Especially if you’ve never spent time on the page, looking for the words to describe what working with you looks like.
This is even more true if you work in a coaching, healing or creative space that involves some sort of transformation. It’s not enough to say that coaching is magical, or that healing sessions involve alchemy, even though this is often the case. (That’s not to say you can’t lean on that a bit more if your potential clients are coaches or healers themselves.) People need to understand what you do in a way that feel accessible and safe to them.
When I work with clients on developing their businesses and marketing, this is a key thing we do together. This can be a tricky process because they might not have ever tried to put words on a page about this thing they do before.
Six Things to Get You Started
If this sounds like where you are or have been before, here are a few practical steps for you to take to get you thinking about – and writing - your offer in a clear, resonant way.
1. Start with your ideal client
This is critical for the whole offer.
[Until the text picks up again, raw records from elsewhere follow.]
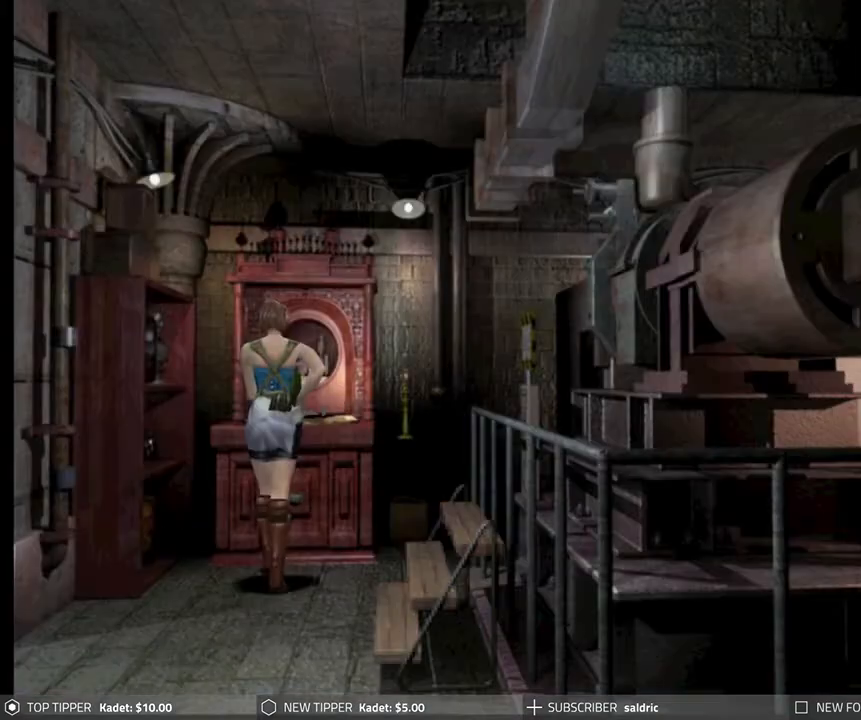
{"buttons": ["DPAD_DOWN", "DPAD_LEFT"], "left_stick": "center", "events": [[183, "DPAD_RIGHT", "down"], [333, "DPAD_RIGHT", "up"], [500, "DPAD_LEFT", "down"]]}
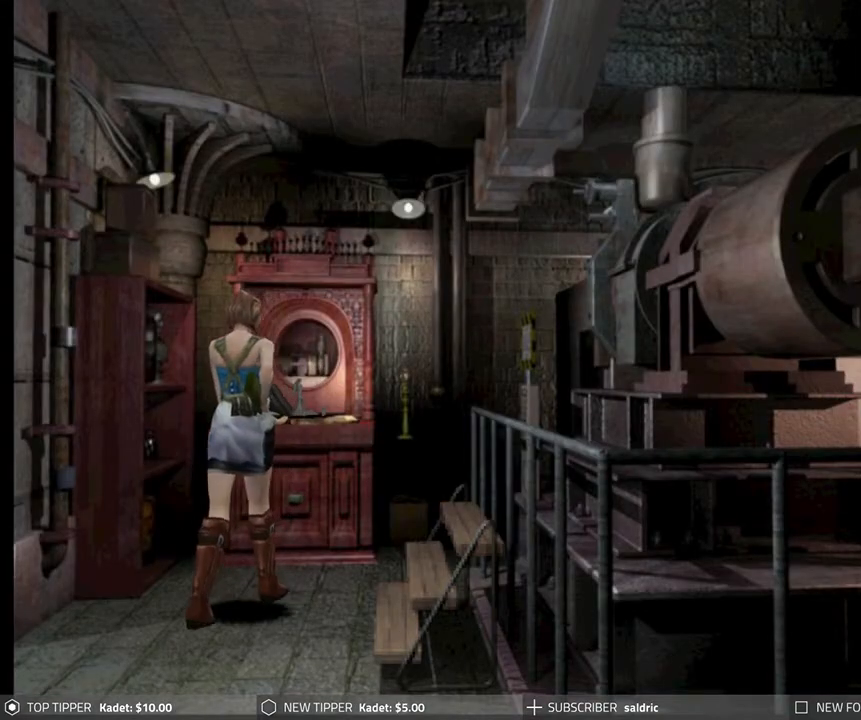
{"buttons": ["DPAD_DOWN"], "left_stick": "center", "events": [[117, "DPAD_LEFT", "up"]]}
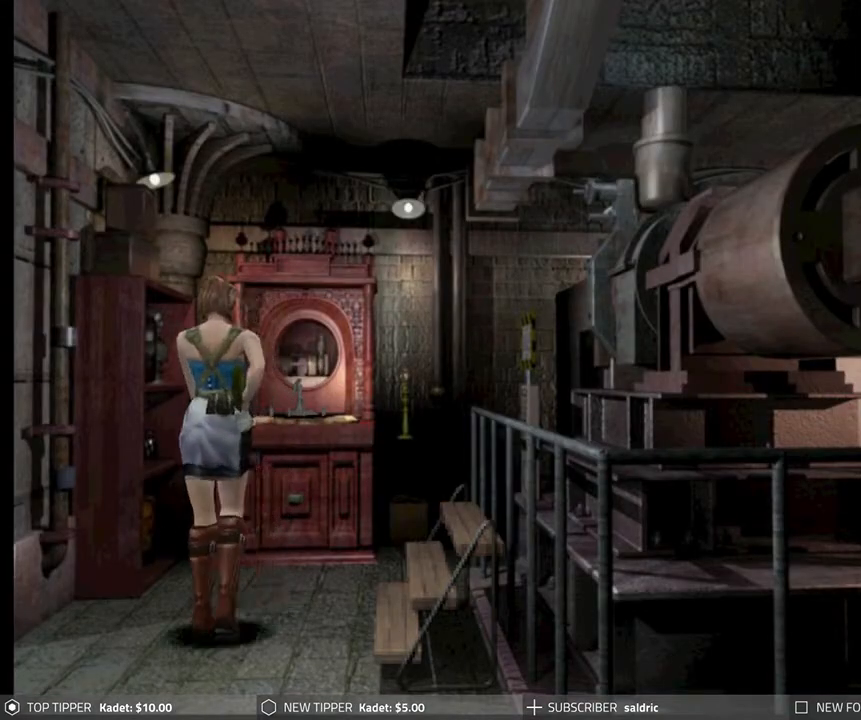
{"buttons": ["TRIANGLE"], "left_stick": "center", "events": [[400, "DPAD_DOWN", "up"], [400, "TRIANGLE", "down"]]}
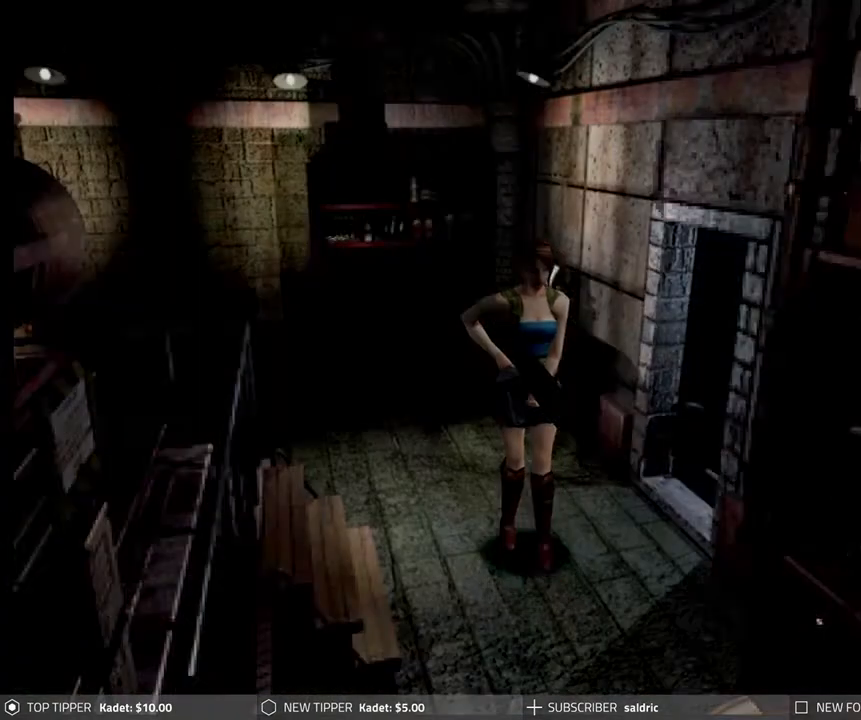
{"buttons": [], "left_stick": "center", "events": [[50, "TRIANGLE", "up"]]}
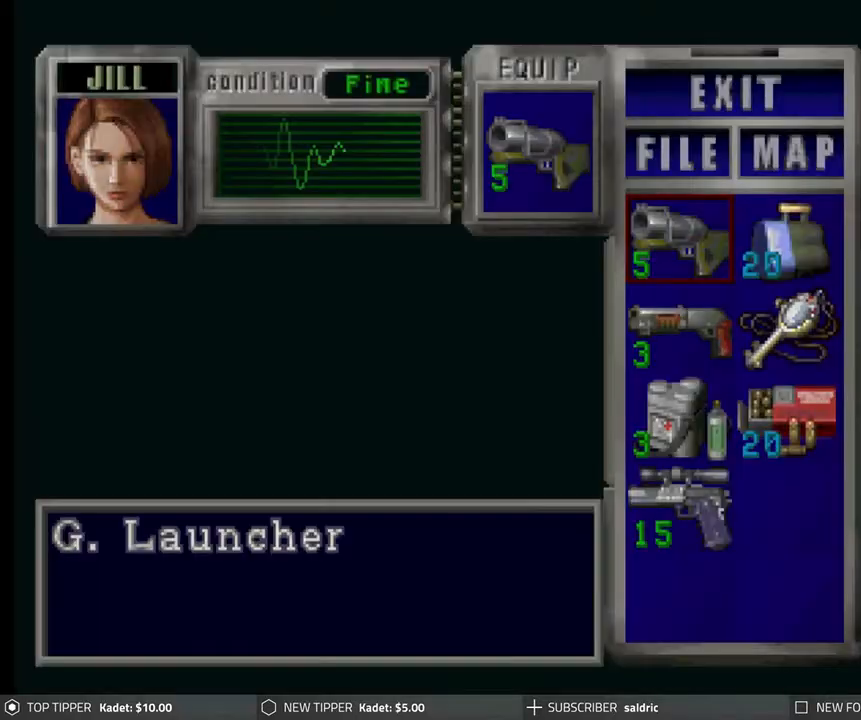
{"buttons": [], "left_stick": "center", "events": []}
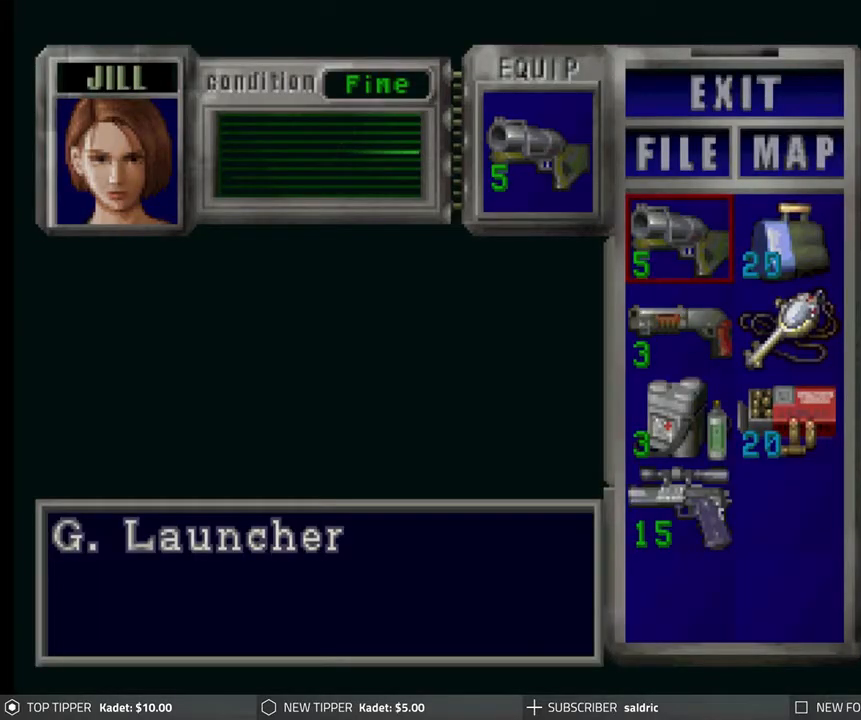
{"buttons": [], "left_stick": "center", "events": []}
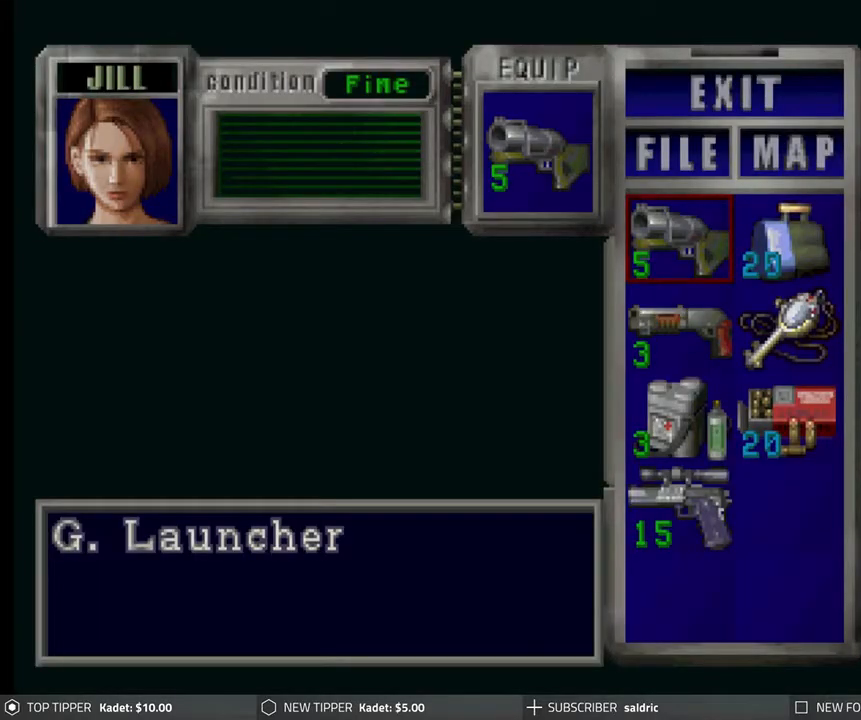
{"buttons": [], "left_stick": "center", "events": [[367, "TRIANGLE", "down"], [483, "TRIANGLE", "up"]]}
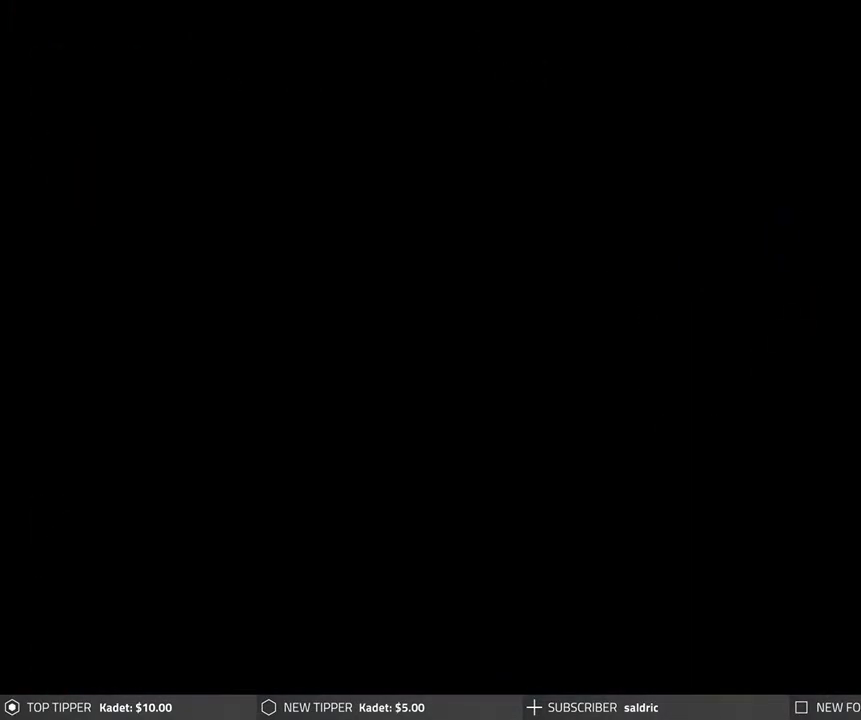
{"buttons": ["DPAD_RIGHT"], "left_stick": "center", "events": [[250, "DPAD_RIGHT", "down"]]}
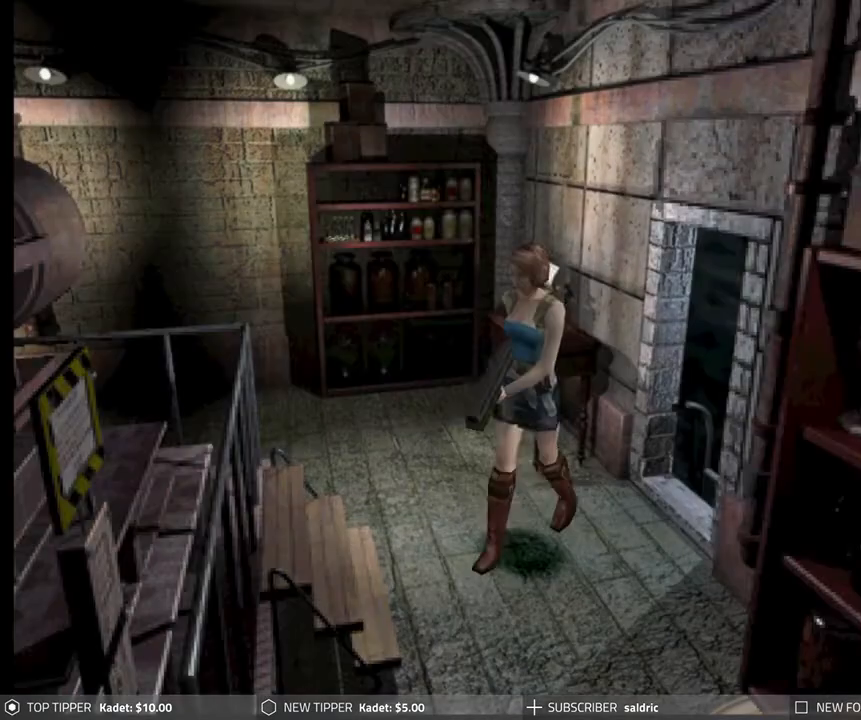
{"buttons": ["DPAD_DOWN"], "left_stick": "center", "events": [[33, "DPAD_DOWN", "down"], [200, "DPAD_RIGHT", "up"]]}
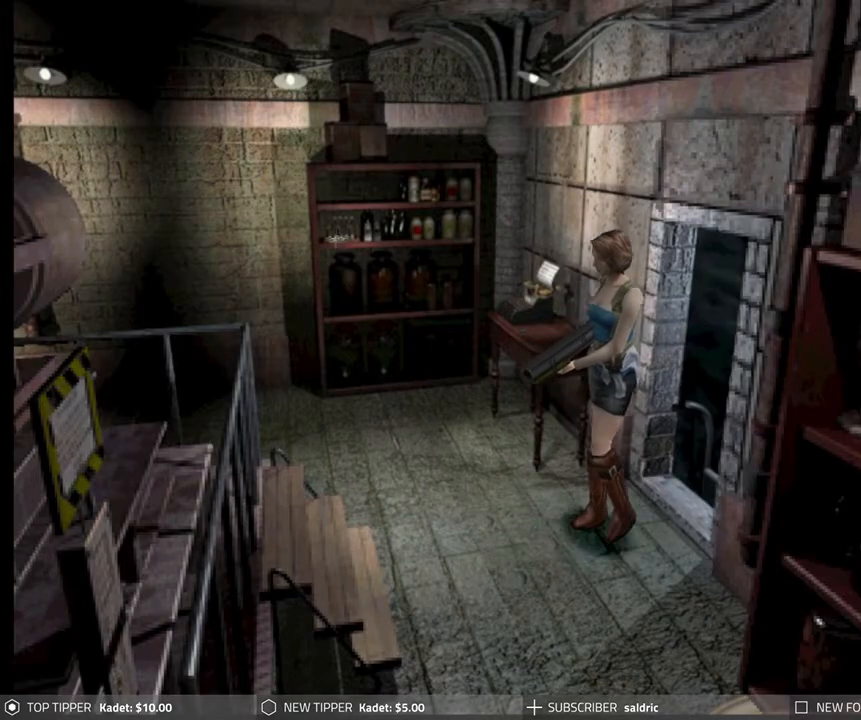
{"buttons": [], "left_stick": "center", "events": [[250, "DPAD_DOWN", "up"], [267, "TRIANGLE", "down"], [383, "TRIANGLE", "up"]]}
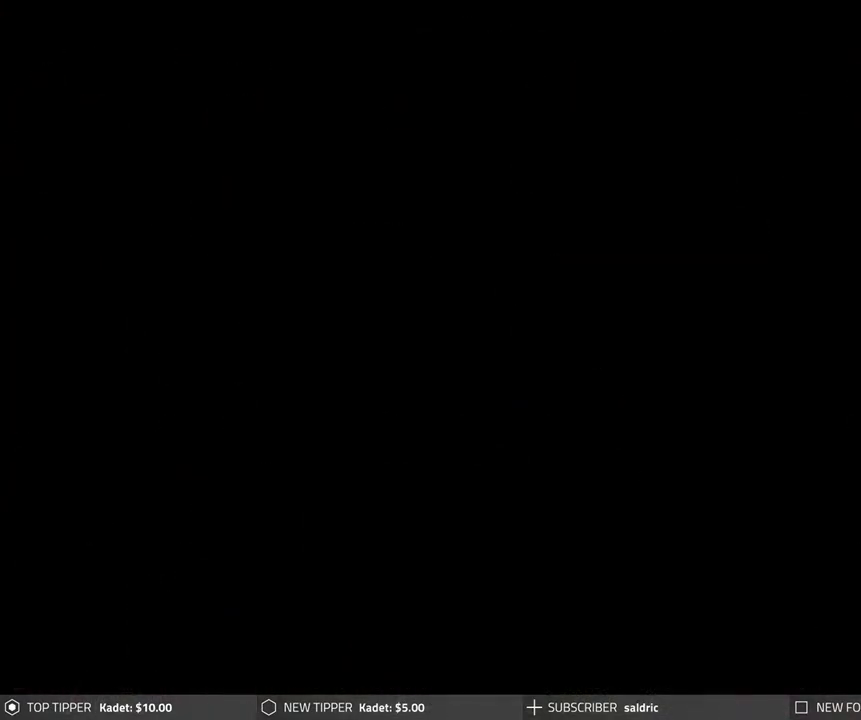
{"buttons": [], "left_stick": "center", "events": [[217, "DPAD_DOWN", "down"], [333, "DPAD_DOWN", "up"], [400, "DPAD_DOWN", "down"], [467, "DPAD_DOWN", "up"]]}
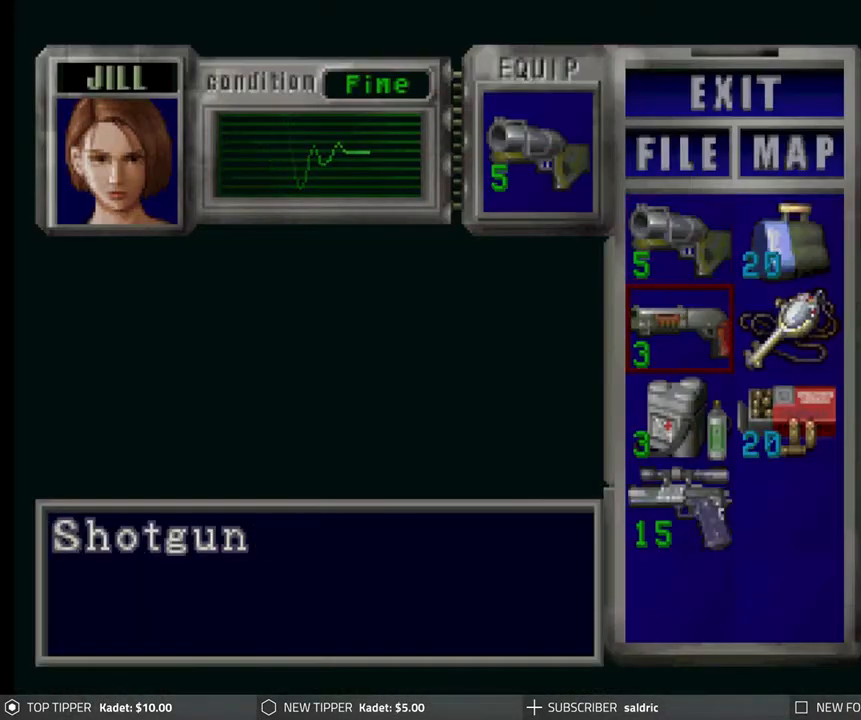
{"buttons": [], "left_stick": "center", "events": [[50, "DPAD_DOWN", "down"], [100, "DPAD_DOWN", "up"], [200, "DPAD_DOWN", "down"], [267, "DPAD_DOWN", "up"]]}
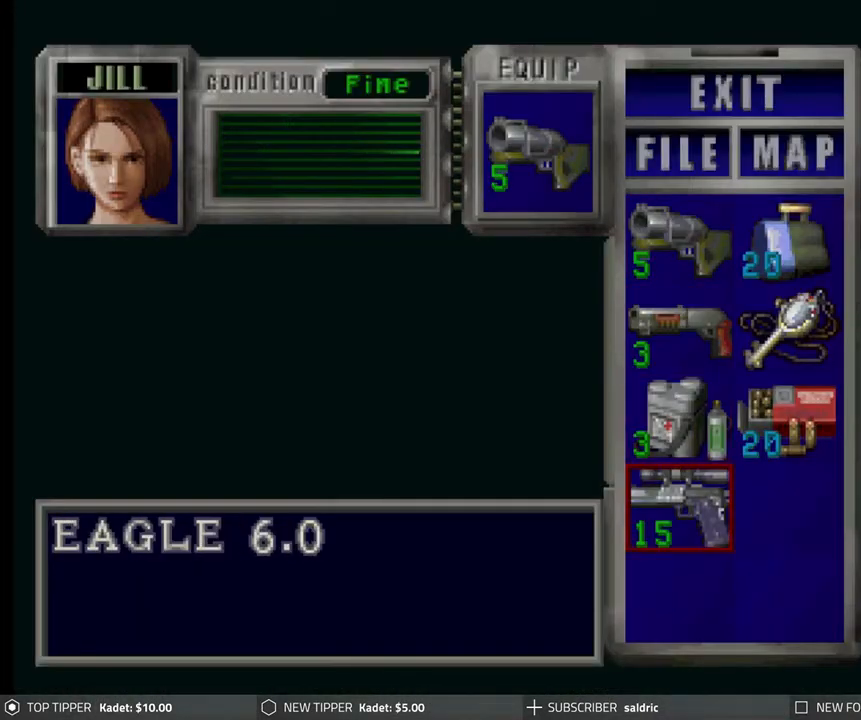
{"buttons": [], "left_stick": "center", "events": [[17, "CROSS", "down"], [183, "CROSS", "up"], [283, "CROSS", "down"], [417, "CROSS", "up"]]}
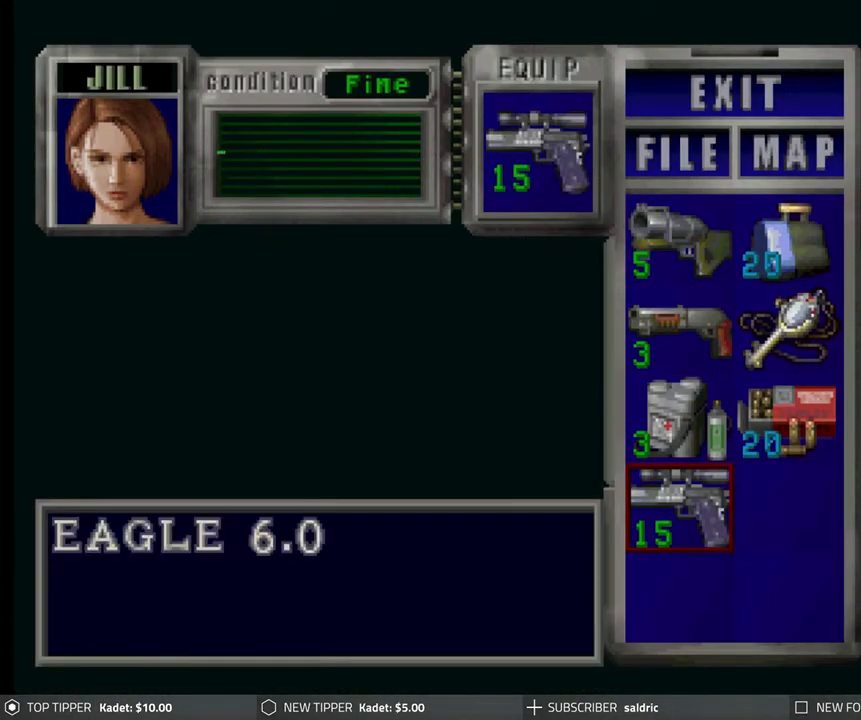
{"buttons": ["DPAD_DOWN"], "left_stick": "center", "events": [[33, "TRIANGLE", "down"], [133, "TRIANGLE", "up"], [183, "TRIANGLE", "down"], [250, "TRIANGLE", "up"], [333, "DPAD_DOWN", "down"]]}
If you don’t yet have your marketing starting point, you’ll need to pause and finalize that first, so you have a clear picture of who you help and what you help them with. You don’t need a buyer’s profile, like what kind of car they buy or where they shop, but you do need to know how they identify and what it is their struggling with.
2. Visualize
Think about your ideal client and bring one person to mind. This could be an earlier version of yourself, a previous client, or someone you know that you think could really benefit from the type of work you do. Really spend a few minutes here, visualizing this person, where’s she’s at, what’s on her mind.
This will help you make sure that you’re talking to them and where they’re at right now. Sometimes it’s easy to get caught up in where you know you can take someone vs. where they’re at right now.
3. Articulate the Problem
Once you have a picture of the things they’re struggling with that this offer is designed to help with, describe it. Make sure you include a lot of empathy and good, tangible descriptions so they can really see themselves in what you describe. What works well in creative writing works here too – show don’t tell.
4. Note the differentiators
This isn’t about turning the whole focus on the page about you, but it is talking about the offer and highlighting where it might be different from what other people offer. For example, you offer a lot of content support. You can talk about that and why it’s helpful for someone wanting to work with you. For someone looking to work with me, a differentiator is that the program is very comprehensive and personalized. It takes a while and it’s not one-size fits all. I spend time on the offer page talking through these aspects.
5. Answer questions
I’m not talking about a question like do you take credit cards or do I need to bring my own yoga mat. I’m talking more about the kinds of questions people might have in their hearts and minds as they think about working with you. Spending time addressing those questions is an important part of creating an effective offer sales page.
6. Bring clarity and detail
Shine your mental flashlight on the offer and make sure the details are clear. In an earlier post, I shared that “the confused mind says no.” So, make sure things are clear. How do you meet? How can people pay? What’s the process to sign up? What if people have questions?
Proofing well before publishing is always important. Not because we’re not human and can’t make mistakes but taking care of details helps your potential clients feel clear and comfortable.
When you have an offer you’re creating, describe it in detailed language. Focusing specifically on them and the issue, spending time talking about the offer and what makes it different and answering questions and being specific can all go a long way toward helping your ideal clients get to yes.